THE INPUT:
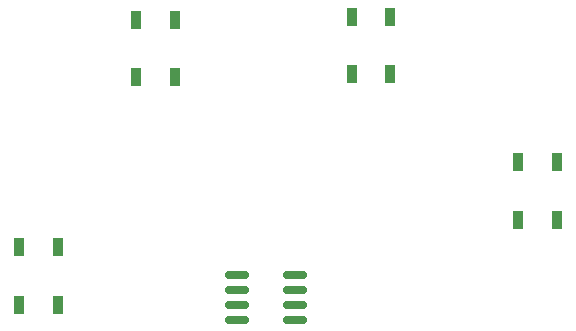
<source format=gbr>
G04 #@! TF.GenerationSoftware,KiCad,Pcbnew,9.0.1*
G04 #@! TF.CreationDate,2025-04-26T02:46:57-04:00*
G04 #@! TF.ProjectId,SwerveModuleBoard,53776572-7665-44d6-9f64-756c65426f61,REV1*
G04 #@! TF.SameCoordinates,Original*
G04 #@! TF.FileFunction,Paste,Bot*
G04 #@! TF.FilePolarity,Positive*
%FSLAX46Y46*%
G04 Gerber Fmt 4.6, Leading zero omitted, Abs format (unit mm)*
G04 Created by KiCad (PCBNEW 9.0.1) date 2025-04-26 02:46:57*
%MOMM*%
%LPD*%
G01*
G04 APERTURE LIST*
G04 Aperture macros list*
%AMRoundRect*
0 Rectangle with rounded corners*
0 $1 Rounding radius*
0 $2 $3 $4 $5 $6 $7 $8 $9 X,Y pos of 4 corners*
0 Add a 4 corners polygon primitive as box body*
4,1,4,$2,$3,$4,$5,$6,$7,$8,$9,$2,$3,0*
0 Add four circle primitives for the rounded corners*
1,1,$1+$1,$2,$3*
1,1,$1+$1,$4,$5*
1,1,$1+$1,$6,$7*
1,1,$1+$1,$8,$9*
0 Add four rect primitives between the rounded corners*
20,1,$1+$1,$2,$3,$4,$5,0*
20,1,$1+$1,$4,$5,$6,$7,0*
20,1,$1+$1,$6,$7,$8,$9,0*
20,1,$1+$1,$8,$9,$2,$3,0*%
G04 Aperture macros list end*
%ADD10RoundRect,0.090000X0.360000X-0.660000X0.360000X0.660000X-0.360000X0.660000X-0.360000X-0.660000X0*%
%ADD11RoundRect,0.090000X-0.360000X0.660000X-0.360000X-0.660000X0.360000X-0.660000X0.360000X0.660000X0*%
%ADD12RoundRect,0.150000X0.825000X0.150000X-0.825000X0.150000X-0.825000X-0.150000X0.825000X-0.150000X0*%
G04 APERTURE END LIST*
D10*
X92300000Y-78650000D03*
X89000000Y-78650000D03*
X89000000Y-73750000D03*
X92300000Y-73750000D03*
D11*
X121350000Y-85800000D03*
X124650000Y-85800000D03*
X124650000Y-90700000D03*
X121350000Y-90700000D03*
D12*
X102475000Y-95345000D03*
X102475000Y-96615000D03*
X102475000Y-97885000D03*
X102475000Y-99155000D03*
X97525000Y-99155000D03*
X97525000Y-97885000D03*
X97525000Y-96615000D03*
X97525000Y-95345000D03*
D10*
X110550000Y-78400000D03*
X107250000Y-78400000D03*
X107250000Y-73500000D03*
X110550000Y-73500000D03*
X82400000Y-97950000D03*
X79100000Y-97950000D03*
X79100000Y-93050000D03*
X82400000Y-93050000D03*
M02*

</source>
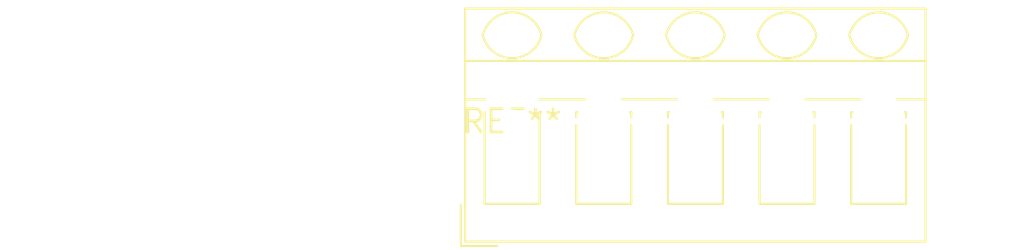
<source format=kicad_pcb>
(kicad_pcb (version 20240108) (generator pcbnew)

  (general
    (thickness 1.6)
  )

  (paper "A4")
  (layers
    (0 "F.Cu" signal)
    (31 "B.Cu" signal)
    (32 "B.Adhes" user "B.Adhesive")
    (33 "F.Adhes" user "F.Adhesive")
    (34 "B.Paste" user)
    (35 "F.Paste" user)
    (36 "B.SilkS" user "B.Silkscreen")
    (37 "F.SilkS" user "F.Silkscreen")
    (38 "B.Mask" user)
    (39 "F.Mask" user)
    (40 "Dwgs.User" user "User.Drawings")
    (41 "Cmts.User" user "User.Comments")
    (42 "Eco1.User" user "User.Eco1")
    (43 "Eco2.User" user "User.Eco2")
    (44 "Edge.Cuts" user)
    (45 "Margin" user)
    (46 "B.CrtYd" user "B.Courtyard")
    (47 "F.CrtYd" user "F.Courtyard")
    (48 "B.Fab" user)
    (49 "F.Fab" user)
    (50 "User.1" user)
    (51 "User.2" user)
    (52 "User.3" user)
    (53 "User.4" user)
    (54 "User.5" user)
    (55 "User.6" user)
    (56 "User.7" user)
    (57 "User.8" user)
    (58 "User.9" user)
  )

  (setup
    (pad_to_mask_clearance 0)
    (pcbplotparams
      (layerselection 0x00010fc_ffffffff)
      (plot_on_all_layers_selection 0x0000000_00000000)
      (disableapertmacros false)
      (usegerberextensions false)
      (usegerberattributes false)
      (usegerberadvancedattributes false)
      (creategerberjobfile false)
      (dashed_line_dash_ratio 12.000000)
      (dashed_line_gap_ratio 3.000000)
      (svgprecision 4)
      (plotframeref false)
      (viasonmask false)
      (mode 1)
      (useauxorigin false)
      (hpglpennumber 1)
      (hpglpenspeed 20)
      (hpglpendiameter 15.000000)
      (dxfpolygonmode false)
      (dxfimperialunits false)
      (dxfusepcbnewfont false)
      (psnegative false)
      (psa4output false)
      (plotreference false)
      (plotvalue false)
      (plotinvisibletext false)
      (sketchpadsonfab false)
      (subtractmaskfromsilk false)
      (outputformat 1)
      (mirror false)
      (drillshape 1)
      (scaleselection 1)
      (outputdirectory "")
    )
  )

  (net 0 "")

  (footprint "TerminalBlock_RND_205-00059_1x05_P5.00mm_45Degree" (layer "F.Cu") (at 0 0))

)

</source>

WORK REQUEST:
Without including any pictures, reproduce the data exactly.

ANSWER FOR THE TASK:
<source format=gbr>
G04 #@! TF.GenerationSoftware,KiCad,Pcbnew,9.0.1*
G04 #@! TF.CreationDate,2025-04-26T02:46:57-04:00*
G04 #@! TF.ProjectId,SwerveModuleBoard,53776572-7665-44d6-9f64-756c65426f61,REV1*
G04 #@! TF.SameCoordinates,Original*
G04 #@! TF.FileFunction,Paste,Bot*
G04 #@! TF.FilePolarity,Positive*
%FSLAX46Y46*%
G04 Gerber Fmt 4.6, Leading zero omitted, Abs format (unit mm)*
G04 Created by KiCad (PCBNEW 9.0.1) date 2025-04-26 02:46:57*
%MOMM*%
%LPD*%
G01*
G04 APERTURE LIST*
G04 Aperture macros list*
%AMRoundRect*
0 Rectangle with rounded corners*
0 $1 Rounding radius*
0 $2 $3 $4 $5 $6 $7 $8 $9 X,Y pos of 4 corners*
0 Add a 4 corners polygon primitive as box body*
4,1,4,$2,$3,$4,$5,$6,$7,$8,$9,$2,$3,0*
0 Add four circle primitives for the rounded corners*
1,1,$1+$1,$2,$3*
1,1,$1+$1,$4,$5*
1,1,$1+$1,$6,$7*
1,1,$1+$1,$8,$9*
0 Add four rect primitives between the rounded corners*
20,1,$1+$1,$2,$3,$4,$5,0*
20,1,$1+$1,$4,$5,$6,$7,0*
20,1,$1+$1,$6,$7,$8,$9,0*
20,1,$1+$1,$8,$9,$2,$3,0*%
G04 Aperture macros list end*
%ADD10RoundRect,0.090000X0.360000X-0.660000X0.360000X0.660000X-0.360000X0.660000X-0.360000X-0.660000X0*%
%ADD11RoundRect,0.090000X-0.360000X0.660000X-0.360000X-0.660000X0.360000X-0.660000X0.360000X0.660000X0*%
%ADD12RoundRect,0.150000X0.825000X0.150000X-0.825000X0.150000X-0.825000X-0.150000X0.825000X-0.150000X0*%
G04 APERTURE END LIST*
D10*
X92300000Y-78650000D03*
X89000000Y-78650000D03*
X89000000Y-73750000D03*
X92300000Y-73750000D03*
D11*
X121350000Y-85800000D03*
X124650000Y-85800000D03*
X124650000Y-90700000D03*
X121350000Y-90700000D03*
D12*
X102475000Y-95345000D03*
X102475000Y-96615000D03*
X102475000Y-97885000D03*
X102475000Y-99155000D03*
X97525000Y-99155000D03*
X97525000Y-97885000D03*
X97525000Y-96615000D03*
X97525000Y-95345000D03*
D10*
X110550000Y-78400000D03*
X107250000Y-78400000D03*
X107250000Y-73500000D03*
X110550000Y-73500000D03*
X82400000Y-97950000D03*
X79100000Y-97950000D03*
X79100000Y-93050000D03*
X82400000Y-93050000D03*
M02*

</source>
<source format=kicad_pcb>
(kicad_pcb (version 20240108) (generator pcbnew)

  (general
    (thickness 1.6)
  )

  (paper "A4")
  (layers
    (0 "F.Cu" signal)
    (31 "B.Cu" signal)
    (32 "B.Adhes" user "B.Adhesive")
    (33 "F.Adhes" user "F.Adhesive")
    (34 "B.Paste" user)
    (35 "F.Paste" user)
    (36 "B.SilkS" user "B.Silkscreen")
    (37 "F.SilkS" user "F.Silkscreen")
    (38 "B.Mask" user)
    (39 "F.Mask" user)
    (40 "Dwgs.User" user "User.Drawings")
    (41 "Cmts.User" user "User.Comments")
    (42 "Eco1.User" user "User.Eco1")
    (43 "Eco2.User" user "User.Eco2")
    (44 "Edge.Cuts" user)
    (45 "Margin" user)
    (46 "B.CrtYd" user "B.Courtyard")
    (47 "F.CrtYd" user "F.Courtyard")
    (48 "B.Fab" user)
    (49 "F.Fab" user)
    (50 "User.1" user)
    (51 "User.2" user)
    (52 "User.3" user)
    (53 "User.4" user)
    (54 "User.5" user)
    (55 "User.6" user)
    (56 "User.7" user)
    (57 "User.8" user)
    (58 "User.9" user)
  )

  (setup
    (pad_to_mask_clearance 0)
    (pcbplotparams
      (layerselection 0x00010fc_ffffffff)
      (plot_on_all_layers_selection 0x0000000_00000000)
      (disableapertmacros false)
      (usegerberextensions false)
      (usegerberattributes false)
      (usegerberadvancedattributes false)
      (creategerberjobfile false)
      (dashed_line_dash_ratio 12.000000)
      (dashed_line_gap_ratio 3.000000)
      (svgprecision 4)
      (plotframeref false)
      (viasonmask false)
      (mode 1)
      (useauxorigin false)
      (hpglpennumber 1)
      (hpglpenspeed 20)
      (hpglpendiameter 15.000000)
      (dxfpolygonmode false)
      (dxfimperialunits false)
      (dxfusepcbnewfont false)
      (psnegative false)
      (psa4output false)
      (plotreference false)
      (plotvalue false)
      (plotinvisibletext false)
      (sketchpadsonfab false)
      (subtractmaskfromsilk false)
      (outputformat 1)
      (mirror false)
      (drillshape 1)
      (scaleselection 1)
      (outputdirectory "")
    )
  )

  (net 0 "")

  (footprint "TerminalBlock_RND_205-00059_1x05_P5.00mm_45Degree" (layer "F.Cu") (at 0 0))

)

</source>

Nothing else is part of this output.